Brian Stelter Says Tucker Carlson Has Changed: Behavior ‘Comes from a Darkened Heart’
In a new interview with Mediaite, former CNN host and media reporter Brian Stelter spoke about his many years covering the career of Tucker Carlson, the cable news journeyman who peaked during the Trump era as the most popular host on cable news with a prime time Fox News show before he was fired earlier this year. In that time, Stelter said, Carlson changed for the worse.
Stelter joined Mediaite’s The Interview podcast to discuss his new book about Fox News and its coverage of the 2020 election, Network of Lies. When asked about his professional relationship with Carlson, which goes back years, Stelter said he stopped replying to Carlson’s texts last year “because it was getting so hateful.”
“Do you think he’s changed?” Mediaite editor Aidan McLaughlin asked.
“Yes, I think he’s changed as a person,” Stelter answered.
“You know, he was an unconventional, contrarian, libertarian-leaning conservative commentator. He was a bolt of energy on [CNN show] Crossfire 20 years ago. And even more recently than that, I interviewed him when he started his job at Fox News. I was at The New York Times. He was just starting at Fox. He was willing to do whatever Roger Ailes told him to do. You know, he needed a job… But people forget he was in the wilderness for years. He was hosting Fox & Friends Weekend. He was miserable on that couch.”
Stelter continued:
So when he got the prime time job, that was everything; that was such a critical promotion, such a critical change in his life. And I really believe he talked himself into believing all the B.S. that he says on the air. You know, he presents this image of America as Armageddon, as an apocalypse. That we are doomed. At least this is what he was doing on Fox. The interviews now he’s doing are a little bit different; he’s doing interviews on X. They’re mostly just with the predictable far-right figures who share his desperate view of the world.
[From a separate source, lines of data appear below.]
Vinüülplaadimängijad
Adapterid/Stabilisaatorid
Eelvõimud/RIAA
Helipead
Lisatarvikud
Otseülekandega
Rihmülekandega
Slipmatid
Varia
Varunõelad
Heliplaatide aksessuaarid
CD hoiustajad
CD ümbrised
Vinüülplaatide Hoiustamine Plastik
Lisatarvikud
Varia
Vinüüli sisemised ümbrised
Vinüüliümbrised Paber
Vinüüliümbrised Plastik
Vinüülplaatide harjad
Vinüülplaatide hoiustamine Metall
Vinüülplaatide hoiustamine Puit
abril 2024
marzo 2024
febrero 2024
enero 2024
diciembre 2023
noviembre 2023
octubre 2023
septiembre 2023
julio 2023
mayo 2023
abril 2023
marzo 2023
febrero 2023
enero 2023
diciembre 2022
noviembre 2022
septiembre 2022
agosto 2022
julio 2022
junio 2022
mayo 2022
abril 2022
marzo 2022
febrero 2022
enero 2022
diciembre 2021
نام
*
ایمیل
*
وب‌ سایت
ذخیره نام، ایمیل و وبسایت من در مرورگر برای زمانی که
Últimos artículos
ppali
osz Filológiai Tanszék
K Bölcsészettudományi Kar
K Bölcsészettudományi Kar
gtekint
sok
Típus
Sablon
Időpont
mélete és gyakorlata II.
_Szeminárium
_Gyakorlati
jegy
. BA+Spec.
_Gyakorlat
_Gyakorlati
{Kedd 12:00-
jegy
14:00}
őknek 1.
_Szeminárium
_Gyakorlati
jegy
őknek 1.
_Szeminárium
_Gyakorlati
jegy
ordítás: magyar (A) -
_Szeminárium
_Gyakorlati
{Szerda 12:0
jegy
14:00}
But the image he was portraying on Fox, I would actually argue, it’s un-American. The way that he portrayed the doomsday scenarios, the way that he depicted America’s cities, the way he portrayed liberals — not as people with different ideas, but as evil enemies.
And to your point, lots of name calling, lots of name calling of media reporters and others. He loved to call me a eunuch, which, it just doesn’t even make any sense…But look, that’s — it’s a darkened heart. That’s what it is. That comes from a darkened heart.
Stelter added that he still doesn’t think he has “the full story” on how Carlson got to this point.
“I think there’s still probably more to figure out someday there,” Stelter said.